REQUIRED ACTION:
Return every entry in the listing word for word.

PROVIDED RECORDS:
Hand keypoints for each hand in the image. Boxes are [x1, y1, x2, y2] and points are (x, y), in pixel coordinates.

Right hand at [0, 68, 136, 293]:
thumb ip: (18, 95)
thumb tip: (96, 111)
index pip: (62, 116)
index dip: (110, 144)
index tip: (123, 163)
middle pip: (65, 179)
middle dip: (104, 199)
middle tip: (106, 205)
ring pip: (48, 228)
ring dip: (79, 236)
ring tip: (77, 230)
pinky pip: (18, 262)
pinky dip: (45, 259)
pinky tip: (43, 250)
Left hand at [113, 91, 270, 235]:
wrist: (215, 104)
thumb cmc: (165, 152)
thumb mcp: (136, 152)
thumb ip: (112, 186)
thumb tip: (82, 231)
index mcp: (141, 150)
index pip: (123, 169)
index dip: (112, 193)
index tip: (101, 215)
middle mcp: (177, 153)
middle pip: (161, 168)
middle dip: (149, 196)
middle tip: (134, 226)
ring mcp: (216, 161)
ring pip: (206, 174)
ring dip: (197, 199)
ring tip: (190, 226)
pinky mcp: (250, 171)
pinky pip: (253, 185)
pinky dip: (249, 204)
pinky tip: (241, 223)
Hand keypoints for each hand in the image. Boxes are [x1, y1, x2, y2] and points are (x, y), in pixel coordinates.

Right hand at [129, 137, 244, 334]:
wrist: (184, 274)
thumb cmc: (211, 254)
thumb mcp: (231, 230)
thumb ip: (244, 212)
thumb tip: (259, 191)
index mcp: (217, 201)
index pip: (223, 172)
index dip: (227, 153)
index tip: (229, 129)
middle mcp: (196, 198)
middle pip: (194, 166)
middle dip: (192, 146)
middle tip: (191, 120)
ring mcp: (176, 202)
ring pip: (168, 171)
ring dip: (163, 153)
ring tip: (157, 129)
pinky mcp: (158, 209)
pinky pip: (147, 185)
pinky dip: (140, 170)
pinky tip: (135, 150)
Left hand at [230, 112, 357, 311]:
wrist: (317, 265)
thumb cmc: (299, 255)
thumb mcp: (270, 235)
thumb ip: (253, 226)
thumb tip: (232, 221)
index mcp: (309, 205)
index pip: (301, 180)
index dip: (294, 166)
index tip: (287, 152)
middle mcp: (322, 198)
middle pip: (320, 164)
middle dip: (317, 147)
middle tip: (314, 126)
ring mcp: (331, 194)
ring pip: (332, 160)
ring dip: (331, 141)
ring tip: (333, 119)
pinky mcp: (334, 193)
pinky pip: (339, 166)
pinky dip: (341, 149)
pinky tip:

RESPONSE TO THE TASK:
Hand keypoints for each hand in the image. Boxes are [x1, y1, x2, y2] and points are (x, y), in pixel coordinates.

Right hand at [0, 68, 136, 293]:
thumb ip: (18, 95)
thumb tip: (96, 111)
index pip: (62, 116)
index dip: (110, 144)
index tip: (123, 163)
middle pip: (65, 179)
middle dip: (104, 199)
middle tip: (106, 205)
ring pip: (48, 228)
ring dip: (79, 236)
ring tip: (77, 230)
pinky pip: (18, 262)
pinky dip: (45, 259)
pinky tip: (43, 250)
Left hand at [113, 91, 270, 235]:
wrist: (215, 104)
thumb cmc: (165, 152)
thumb mcp: (136, 152)
thumb ip: (112, 186)
thumb tip: (82, 231)
index mcp: (141, 150)
index pip: (123, 169)
index dip: (112, 193)
index tip: (101, 215)
middle mcp: (177, 153)
middle pip: (161, 168)
middle dip: (149, 196)
middle tip: (134, 226)
ring mcp: (216, 161)
ring pip: (206, 174)
ring dip: (197, 199)
ring tip: (190, 226)
pinky mcp: (250, 171)
pinky pip: (253, 185)
pinky dip: (249, 204)
pinky tip: (241, 223)
Hand keypoints for each hand in the image. Boxes are [x1, y1, x2, y2] and points are (x, y), in pixel coordinates.

Right hand at [129, 137, 244, 334]:
wrist: (184, 274)
thumb cmc: (211, 254)
thumb mcp: (231, 230)
thumb ip: (244, 212)
thumb tip: (259, 191)
index mcp: (217, 201)
index pip: (223, 172)
index dip: (227, 153)
index tip: (229, 129)
middle mcp: (196, 198)
middle pip: (194, 166)
middle dip: (192, 146)
middle tip: (191, 120)
ring mcp: (176, 202)
ring pip: (168, 171)
ring dip: (163, 153)
ring tip: (157, 129)
pinky mcp: (158, 209)
pinky pip: (147, 185)
pinky dip: (140, 170)
pinky tip: (135, 150)
Left hand at [230, 112, 357, 311]:
wrist: (317, 265)
thumb cmc: (299, 255)
thumb mcp: (270, 235)
thumb ip: (253, 226)
thumb tip: (232, 221)
index mcp: (309, 205)
index pip: (301, 180)
index dip: (294, 166)
index tip: (287, 152)
middle mcp: (322, 198)
middle pip: (320, 164)
middle dip: (317, 147)
middle tip: (314, 126)
ring mcp: (331, 194)
ring pip: (332, 160)
ring dip: (331, 141)
ring tip: (333, 119)
pinky mcp: (334, 193)
pinky pip: (339, 166)
pinky dip: (341, 149)
pinky tip:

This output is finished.